Beobachtete Nebenwirkungen

Die Rate ernster unerwünschter Ereignisse (SAE) belief sich mit Erdafitinib und Kontrolle auf 13,3 % vs. 24,1 %. Der FGFR-Inhibitor ging dabei mit spezifischen Toxizitäten einher, die im Therapiemanagement berücksichtigt werden müssen. Neben Nagel- (66,7 %) und Hautveränderungen (54,8%) kam es bei mehr als der Hälfte der Teilnehmenden zu Augenproblemen, von denen insbesondere die zentrale seröse Retinopathie (17,0 %) eine engmaschige ophthalmologische Kontrolle erfordert. Ansonsten umfassten die häufigsten unerwünschten Ereignisse (AE) unter dem TKI Hyperphosphatämie (78,5 %), Diarrhö (54,8 %) und Stomatitis (45,9 %), die aber in weniger als 10 % der Fälle einen Grad 3 oder 4 erreichten.
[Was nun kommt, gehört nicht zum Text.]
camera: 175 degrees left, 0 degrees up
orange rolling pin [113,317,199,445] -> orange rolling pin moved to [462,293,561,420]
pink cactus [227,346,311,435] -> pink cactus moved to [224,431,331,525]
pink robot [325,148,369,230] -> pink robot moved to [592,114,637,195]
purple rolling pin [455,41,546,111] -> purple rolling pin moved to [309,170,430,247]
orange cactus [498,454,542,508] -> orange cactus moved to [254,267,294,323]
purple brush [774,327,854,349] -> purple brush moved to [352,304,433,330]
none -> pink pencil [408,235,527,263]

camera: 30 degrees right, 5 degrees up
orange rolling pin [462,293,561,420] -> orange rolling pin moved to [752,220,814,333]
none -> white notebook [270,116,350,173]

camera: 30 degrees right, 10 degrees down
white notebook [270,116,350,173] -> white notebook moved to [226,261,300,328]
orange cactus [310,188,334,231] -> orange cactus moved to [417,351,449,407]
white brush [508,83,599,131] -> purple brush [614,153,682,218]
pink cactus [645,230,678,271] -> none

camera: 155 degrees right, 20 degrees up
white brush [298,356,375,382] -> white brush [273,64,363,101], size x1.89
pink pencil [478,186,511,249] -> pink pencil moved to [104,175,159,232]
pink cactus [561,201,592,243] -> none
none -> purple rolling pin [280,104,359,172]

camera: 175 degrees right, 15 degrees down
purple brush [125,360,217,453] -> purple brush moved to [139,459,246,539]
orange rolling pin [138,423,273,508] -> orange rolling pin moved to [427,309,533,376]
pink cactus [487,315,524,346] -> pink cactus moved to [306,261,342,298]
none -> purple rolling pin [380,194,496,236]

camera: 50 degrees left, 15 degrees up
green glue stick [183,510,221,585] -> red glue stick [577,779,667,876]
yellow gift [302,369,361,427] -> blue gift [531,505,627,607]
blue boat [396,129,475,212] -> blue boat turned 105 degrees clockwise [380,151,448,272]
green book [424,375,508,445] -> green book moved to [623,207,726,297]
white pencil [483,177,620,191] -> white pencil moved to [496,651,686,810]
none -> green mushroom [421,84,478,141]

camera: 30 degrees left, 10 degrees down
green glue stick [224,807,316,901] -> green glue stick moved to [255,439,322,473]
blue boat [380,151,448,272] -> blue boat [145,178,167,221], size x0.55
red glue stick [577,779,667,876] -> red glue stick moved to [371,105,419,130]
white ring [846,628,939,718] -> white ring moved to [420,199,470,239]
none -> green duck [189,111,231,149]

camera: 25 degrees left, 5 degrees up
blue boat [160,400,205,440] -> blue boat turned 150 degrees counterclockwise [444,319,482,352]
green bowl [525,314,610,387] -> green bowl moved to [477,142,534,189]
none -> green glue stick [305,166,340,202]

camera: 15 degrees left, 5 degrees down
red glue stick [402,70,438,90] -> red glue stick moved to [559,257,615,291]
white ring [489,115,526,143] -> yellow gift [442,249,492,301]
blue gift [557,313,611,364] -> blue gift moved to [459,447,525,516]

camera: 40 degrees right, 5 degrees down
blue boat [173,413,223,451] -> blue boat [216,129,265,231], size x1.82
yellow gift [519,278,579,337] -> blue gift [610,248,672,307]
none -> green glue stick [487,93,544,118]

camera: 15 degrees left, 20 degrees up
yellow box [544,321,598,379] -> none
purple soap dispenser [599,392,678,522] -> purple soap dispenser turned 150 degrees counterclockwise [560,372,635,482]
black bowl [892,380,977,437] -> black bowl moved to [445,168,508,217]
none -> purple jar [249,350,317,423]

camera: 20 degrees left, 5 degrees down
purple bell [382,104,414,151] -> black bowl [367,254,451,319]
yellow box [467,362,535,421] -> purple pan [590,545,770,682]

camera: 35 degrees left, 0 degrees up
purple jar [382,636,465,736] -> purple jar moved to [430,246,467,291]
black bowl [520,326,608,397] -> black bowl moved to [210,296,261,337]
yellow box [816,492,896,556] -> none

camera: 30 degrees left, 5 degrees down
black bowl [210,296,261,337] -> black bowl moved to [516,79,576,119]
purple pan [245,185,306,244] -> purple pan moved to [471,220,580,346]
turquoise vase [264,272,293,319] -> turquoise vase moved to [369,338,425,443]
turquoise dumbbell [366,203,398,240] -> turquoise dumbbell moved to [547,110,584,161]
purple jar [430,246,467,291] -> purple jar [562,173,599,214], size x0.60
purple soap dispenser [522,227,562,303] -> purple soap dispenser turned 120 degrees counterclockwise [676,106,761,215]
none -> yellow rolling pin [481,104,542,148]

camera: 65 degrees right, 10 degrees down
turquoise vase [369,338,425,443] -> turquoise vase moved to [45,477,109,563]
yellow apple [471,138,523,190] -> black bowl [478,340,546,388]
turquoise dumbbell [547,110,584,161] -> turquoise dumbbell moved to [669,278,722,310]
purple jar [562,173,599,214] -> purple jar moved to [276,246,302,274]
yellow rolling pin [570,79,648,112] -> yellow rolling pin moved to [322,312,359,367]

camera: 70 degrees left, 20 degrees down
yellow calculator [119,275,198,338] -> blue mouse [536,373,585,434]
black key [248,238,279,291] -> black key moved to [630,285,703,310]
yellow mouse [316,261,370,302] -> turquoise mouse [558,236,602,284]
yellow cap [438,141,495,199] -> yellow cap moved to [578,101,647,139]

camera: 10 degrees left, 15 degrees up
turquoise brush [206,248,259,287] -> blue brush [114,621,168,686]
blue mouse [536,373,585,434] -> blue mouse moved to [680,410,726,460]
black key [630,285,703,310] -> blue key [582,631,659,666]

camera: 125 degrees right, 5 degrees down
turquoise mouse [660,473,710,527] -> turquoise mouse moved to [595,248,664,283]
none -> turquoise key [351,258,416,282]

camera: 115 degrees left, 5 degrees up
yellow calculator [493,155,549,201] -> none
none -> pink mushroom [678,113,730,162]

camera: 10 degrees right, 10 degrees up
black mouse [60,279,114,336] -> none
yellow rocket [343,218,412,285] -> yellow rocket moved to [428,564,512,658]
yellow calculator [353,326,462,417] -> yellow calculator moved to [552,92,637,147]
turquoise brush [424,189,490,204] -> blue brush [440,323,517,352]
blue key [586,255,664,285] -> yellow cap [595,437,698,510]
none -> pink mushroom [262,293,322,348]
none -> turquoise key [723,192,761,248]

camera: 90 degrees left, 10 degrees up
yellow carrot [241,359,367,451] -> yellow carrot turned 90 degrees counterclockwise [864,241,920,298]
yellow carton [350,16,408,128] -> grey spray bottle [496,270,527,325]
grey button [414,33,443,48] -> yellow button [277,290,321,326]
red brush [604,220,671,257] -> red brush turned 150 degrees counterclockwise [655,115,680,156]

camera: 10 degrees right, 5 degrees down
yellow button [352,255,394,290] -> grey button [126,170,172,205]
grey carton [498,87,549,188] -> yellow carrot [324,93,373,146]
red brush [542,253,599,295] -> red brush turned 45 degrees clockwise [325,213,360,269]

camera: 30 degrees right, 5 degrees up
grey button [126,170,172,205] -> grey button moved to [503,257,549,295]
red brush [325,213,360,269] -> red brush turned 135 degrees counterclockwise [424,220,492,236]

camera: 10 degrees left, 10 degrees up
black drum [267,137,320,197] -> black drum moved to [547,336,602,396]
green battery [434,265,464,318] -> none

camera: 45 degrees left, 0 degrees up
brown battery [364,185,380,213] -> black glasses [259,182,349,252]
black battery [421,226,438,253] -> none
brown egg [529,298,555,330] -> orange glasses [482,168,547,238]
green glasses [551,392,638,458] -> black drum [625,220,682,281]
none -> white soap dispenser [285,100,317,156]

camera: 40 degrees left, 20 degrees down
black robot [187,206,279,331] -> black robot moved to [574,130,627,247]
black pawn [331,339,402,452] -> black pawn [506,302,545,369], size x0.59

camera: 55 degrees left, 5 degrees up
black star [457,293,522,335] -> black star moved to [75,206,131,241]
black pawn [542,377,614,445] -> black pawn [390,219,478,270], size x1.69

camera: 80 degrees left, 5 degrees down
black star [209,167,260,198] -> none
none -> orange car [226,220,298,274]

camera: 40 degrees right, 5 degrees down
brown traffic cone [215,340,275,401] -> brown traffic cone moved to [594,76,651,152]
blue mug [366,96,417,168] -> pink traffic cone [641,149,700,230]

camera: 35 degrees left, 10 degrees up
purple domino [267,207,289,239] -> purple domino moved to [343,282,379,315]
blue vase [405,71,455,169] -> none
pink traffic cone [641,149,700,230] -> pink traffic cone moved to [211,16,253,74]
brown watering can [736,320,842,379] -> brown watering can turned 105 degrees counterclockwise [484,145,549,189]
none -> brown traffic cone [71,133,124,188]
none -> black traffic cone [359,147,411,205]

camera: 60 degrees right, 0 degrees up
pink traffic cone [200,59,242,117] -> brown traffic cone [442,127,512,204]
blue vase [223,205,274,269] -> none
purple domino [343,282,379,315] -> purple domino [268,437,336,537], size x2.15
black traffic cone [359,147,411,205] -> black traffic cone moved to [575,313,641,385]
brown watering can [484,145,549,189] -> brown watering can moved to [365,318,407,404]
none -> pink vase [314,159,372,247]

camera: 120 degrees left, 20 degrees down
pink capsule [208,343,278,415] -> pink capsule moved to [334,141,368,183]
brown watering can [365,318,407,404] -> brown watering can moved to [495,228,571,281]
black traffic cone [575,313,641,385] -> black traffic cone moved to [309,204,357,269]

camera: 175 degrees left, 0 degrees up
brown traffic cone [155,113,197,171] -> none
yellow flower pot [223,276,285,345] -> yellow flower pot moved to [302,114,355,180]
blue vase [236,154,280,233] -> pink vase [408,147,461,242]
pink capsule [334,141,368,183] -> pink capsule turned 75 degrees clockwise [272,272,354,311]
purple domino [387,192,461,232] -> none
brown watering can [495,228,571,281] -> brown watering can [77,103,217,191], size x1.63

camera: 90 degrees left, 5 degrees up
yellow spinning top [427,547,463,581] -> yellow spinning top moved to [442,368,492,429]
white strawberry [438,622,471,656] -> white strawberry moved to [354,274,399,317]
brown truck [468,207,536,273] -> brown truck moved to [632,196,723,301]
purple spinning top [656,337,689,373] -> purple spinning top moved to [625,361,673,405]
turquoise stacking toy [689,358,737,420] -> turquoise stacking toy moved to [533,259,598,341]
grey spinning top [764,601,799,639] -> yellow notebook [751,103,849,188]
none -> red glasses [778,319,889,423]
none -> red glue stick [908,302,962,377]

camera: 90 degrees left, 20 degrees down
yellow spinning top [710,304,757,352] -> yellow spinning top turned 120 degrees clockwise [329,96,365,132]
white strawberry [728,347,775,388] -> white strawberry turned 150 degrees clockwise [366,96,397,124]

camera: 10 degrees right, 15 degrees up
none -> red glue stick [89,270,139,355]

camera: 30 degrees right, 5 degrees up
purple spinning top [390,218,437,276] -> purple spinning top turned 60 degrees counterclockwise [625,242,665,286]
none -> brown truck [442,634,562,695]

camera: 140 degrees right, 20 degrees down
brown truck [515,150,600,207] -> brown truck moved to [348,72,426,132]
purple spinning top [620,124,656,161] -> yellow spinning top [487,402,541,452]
Unter der Chemotherapie kam es am häufigsten zu Anämie (27,7 %), Alopezie (21,4 %), Nausea (19,6 %) und Neutropenien (18,8 %). Die Medikation aufgrund von AE abbrechen mussten 8,1 % der Erkrankten in der Erdafitinibgruppe und 13,4 % im Chemotherapiearm. 

Die wesentliche Konsequenz aus den positiven Studiendaten heißt: Frühzeitig auf ­FGFR-Alterationen testen. Prof. ­Loriot empfahl ein pragmatisches Vorgehen: Sobald bei oder nach Diagnose des mUC genügend Material vorliege, solle man testen, denn im weiteren Verlauf sei dies oft nur noch schwer machbar. Eine Zulassung des TKI in Europa vorausgesetzt, sollte die Entscheidung für Erdafitinib oder für andere Folgetherapien gemeinsam mit den Patient:innen getroffen werden. Zu berücksichtigen sind neben den individuellen Präferenzen der Betroffenen vor allem die unterschiedliche Toxizität der Behandlungen und die Komorbiditäten. Laut Prof. ­Loriot sprechen beispielsweise ein hoher Body-Mass-Index und eine bestehende Diabeteserkrankung eher für Erdafitinib und gegen Enfortumab-Vedotin, eine bestehende Retino­pathie dagegen gegen Erdafitinib.